多摩川がつくりだした国分寺・府中の地形 国分寺崖線と府中崖線(通称ハケ)

<small>国分寺崖線の緑</small>国分寺と府中のまちは、多摩川がつくり出した扇状地を基盤とする武蔵野台地の上にあります。北に位置する国分寺から府中のまち、そして多摩川まで南に視線を移動させてみると、そこには2つの河岸段丘が形成されていることが分かります。まず、武蔵野段丘上にある国分寺のまちは国分寺駅の南側あたりを西から東に伸びる国分寺崖線を境に一段低くなります。 一段低くなった一帯は、いわゆる立川段丘上に位置し、府中のまちへと続いています。そのまま南下すると、府中市街地南の府中崖線でさらに一段下がり、多摩川へと続いています。こうした地形は、大きく変化してきた地球の気候とその影響を受けた多摩川の流れなどによって形成されました。国分寺崖線、府中崖線ともに周辺の地形に注意しながら歩いてみればその位置はすぐに分かります。周囲の市街地化が進んでしまった府中崖線にくらべ、今も雑木林や農地、庭園施設などとして残っている国分寺崖線のほうがハケの様子をよりうかがい知ることができます。そのうちのひとつ
真姿池湧水群(写真②)は名水100選に選ばれています。

** 実施する課題 **
1. 次の(a)〜(c)が国分寺・府中の地形の文章の内容と一致するか、それぞれ「はい」か「いいえ」で答え、判断の根拠となる本文の語句をそのまま引用してください。(a) 国分寺のまちは立川段丘上にある。(b) 府中崖線は府中市街地の南にある。(c) ハケの様子は、国分寺崖線より府中崖線のほうがよくうかがい知ることができる。
2. 国分寺・府中の地形の文章のうち、「<small>国分寺崖線の緑」を含む語句から始めて「真姿池湧水群(写真②)は名水100選に選ばれています。」の後で終わる部分を、一字も変えずに返してください。
3. 国分寺・府中の地形の文章を、最後の文の後から書き進めてください。
続く行は、国分寺・府中の地形の文章とは関係がありません。

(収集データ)
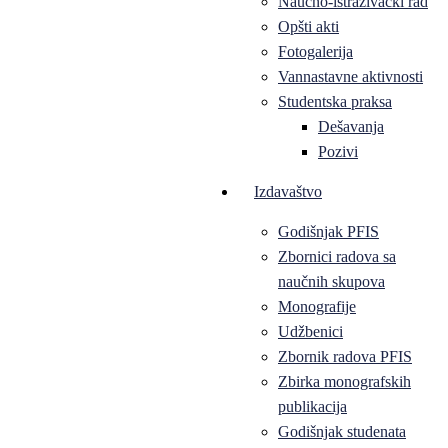
Naučno-istraživački rad
Opšti akti
Fotogalerija
Vannastavne aktivnosti
Studentska praksa
Dešavanja
Pozivi
Izdavaštvo
Godišnjak PFIS
Zbornici radova sa
naučnih skupova
Monografije
Udžbenici
Zbornik radova PFIS
Zbirka monografskih
publikacija
Godišnjak studenata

** 解答一覧 **
1.
(a) いいえ:「武蔵野段丘上にある国分寺のまちは」
(b) はい:「府中市街地南の府中崖線でさらに一段下がり」
(c) いいえ:「国分寺崖線のほうがハケの様子をよりうかがい知ることができます」

2.
<small>国分寺崖線の緑</small>国分寺と府中のまちは、多摩川がつくり出した扇状地を基盤とする武蔵野台地の上にあります。北に位置する国分寺から府中のまち、そして多摩川まで南に視線を移動させてみると、そこには2つの河岸段丘が形成されていることが分かります。まず、武蔵野段丘上にある国分寺のまちは国分寺駅の南側あたりを西から東に伸びる国分寺崖線を境に一段低くなります。 一段低くなった一帯は、いわゆる立川段丘上に位置し、府中のまちへと続いています。そのまま南下すると、府中市街地南の府中崖線でさらに一段下がり、多摩川へと続いています。こうした地形は、大きく変化してきた地球の気候とその影響を受けた多摩川の流れなどによって形成されました。国分寺崖線、府中崖線ともに周辺の地形に注意しながら歩いてみればその位置はすぐに分かります。周囲の市街地化が進んでしまった府中崖線にくらべ、今も雑木林や農地、庭園施設などとして残っている国分寺崖線のほうがハケの様子をよりうかがい知ることができます。そのうちのひとつ
真姿池湧水群(写真②)は名水100選に選ばれています。

3.
縄文・弥生時代の府中・国分寺

<small>武蔵台遺跡</small>武蔵野台地には、3万年前に遡る旧石器時代から人が住んでいたことが分かっています。国分寺市内でも熊の郷遺跡などで石器や調理用に使われてた礫などが発見され、石器を使った狩猟中心の暮らしぶりがうかがえます。府中市内でも当時の遺跡がいくつも発掘されていますが、府中市北西部から国分寺南西部にかけて広がる武蔵台・多摩蘭坂遺跡群(写真右)で発見された石器は、武蔵野台地で確認されたもっとも古い石器群として注目されています。1万2千年ほど前に始まる縄文時代には、国分寺崖線に沿って小金井・世田谷地区をへて多摩川へと合流する野川沿いに多くの人が住んでいました。この流域から多くの遺跡が発見され、全国でも有数の後期旧石器時代・縄文時代の遺跡密集地となっています。国分寺市内では多喜窪遺跡恋ヶ窪遺跡などがよく知られ、縄文時代早期や中期の集落跡が発見されています。縄文時代の終わり頃から弥生時代になると、大陸での動乱の影響に加え、気候が寒冷化し木の実などの食糧が乏しくなって自給の必要に迫られた人々は農耕へと向かい、各地で水田が開かれました。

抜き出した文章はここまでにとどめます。